Wesco implored to upgrade to oil refinery

Obrein Simasiku

Wesco Engineering Services has been implored to take advantage of the recent oil discovery in Namibia, and shift from the current operations of oil recycling into refinery, a move that will propel the country to grow economically by not shipping its raw resources for further processing.
Windhoek Deputy Mayor, Joseph Uapingene, remarked at the inauguration of Wesco’s six oil refinery depots at Brakwater, saying that it is time the country holds onto its resources and desist from the norm of exporting raw materials. “Shape up your vision, you are aware of the recent massive oil discovery, it is time now you consider and start preparing for the future. Start empowering and investing into the operation so that when time comes, you can be ready to start refining oil instead of letting our resources go out of the country in its raw form, we have the capacity and lets build on that,” says Uapingene.
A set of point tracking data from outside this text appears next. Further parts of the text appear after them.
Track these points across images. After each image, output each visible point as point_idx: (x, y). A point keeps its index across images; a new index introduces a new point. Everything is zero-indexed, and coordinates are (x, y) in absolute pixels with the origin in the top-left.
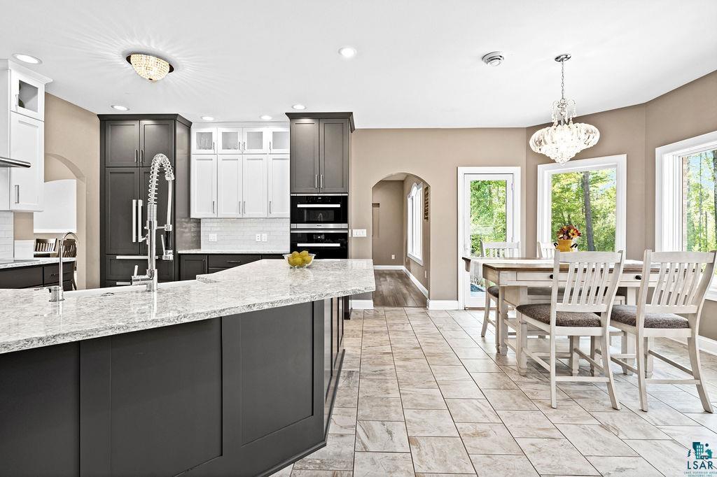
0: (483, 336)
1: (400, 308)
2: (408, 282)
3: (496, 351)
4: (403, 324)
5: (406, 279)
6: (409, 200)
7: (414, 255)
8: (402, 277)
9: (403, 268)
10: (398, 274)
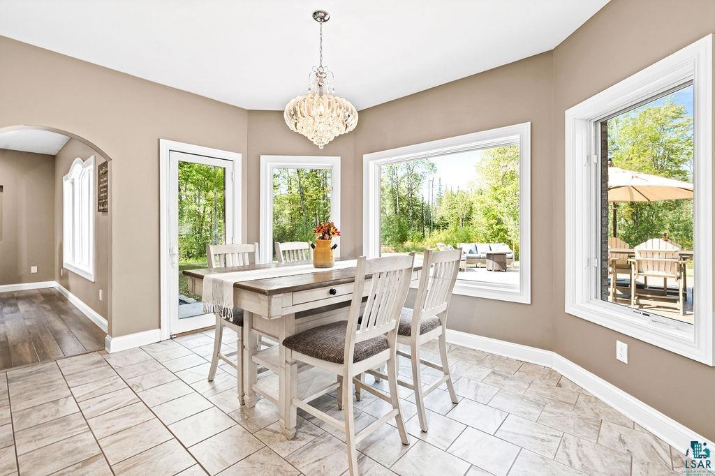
0: (211, 381)
1: (48, 365)
2: (65, 308)
3: (238, 404)
4: (56, 402)
5: (60, 303)
6: (67, 185)
7: (76, 265)
8: (54, 300)
9: (54, 284)
10: (43, 295)
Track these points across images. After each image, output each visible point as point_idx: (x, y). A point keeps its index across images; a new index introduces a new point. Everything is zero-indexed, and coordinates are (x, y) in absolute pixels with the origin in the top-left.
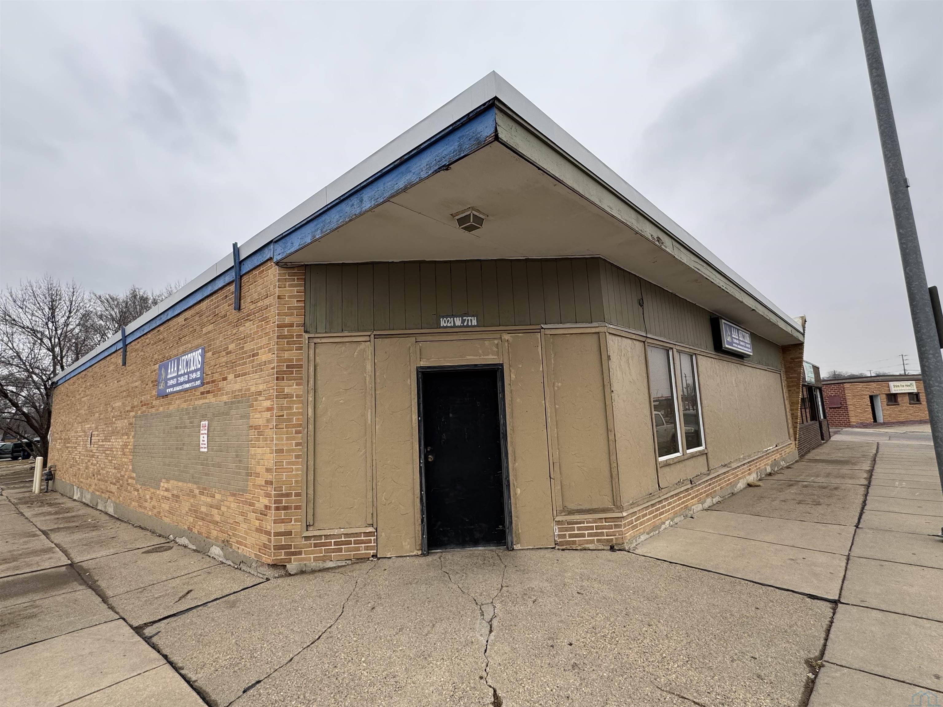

Established in 1986, Wesco provides services to the marine, oil and gas, mining, fishing and general industrial sectors in Namibia. Meanwhile, the Windhoek depot is used to recycle oil, which is collected from within Windhoek and surrounding areas in Khomas, and has a holding capacity of 2.3 million tonnes, and a monthly output of 250 000 t0 350 000 litres of recycled oil.
Last week Wesco inaugurated its recently upgraded Walvis Bay depot where it headquartered while in October another site was launched in Oranjemund. Other depots are in Tsumeb, Otjiwarongo and Luderitz.
Wesco Director, George Fransman, says they are partnering with Shell and TotalEnergies in managing their waste. The two oil giants early this year announced the discovery offshore oil at the Namibian coast on Block 2913A in the Orange sub-basin, as well as Venus 1-X wildcat discovery in Block 2913B, respectively.
“There is only two solid waste management in the country, one in Walvis Bay, and Windhoek “What you see as waste is what we consider to be precious, because it’s value counters in the wake of increased oil and fuel prices globally. Therefore, in factories this recycled oil is very useful, while in the same vein we help keep the environment clean. So with the Windhoek depot, we found it necessary to have it here considering that we only have two waste management sites in Namibia. Hence it could be costly for us to be transporting the waste to Walvis Bay and back to the city, thus we saw it fit to set up a centre here,” says Fransman.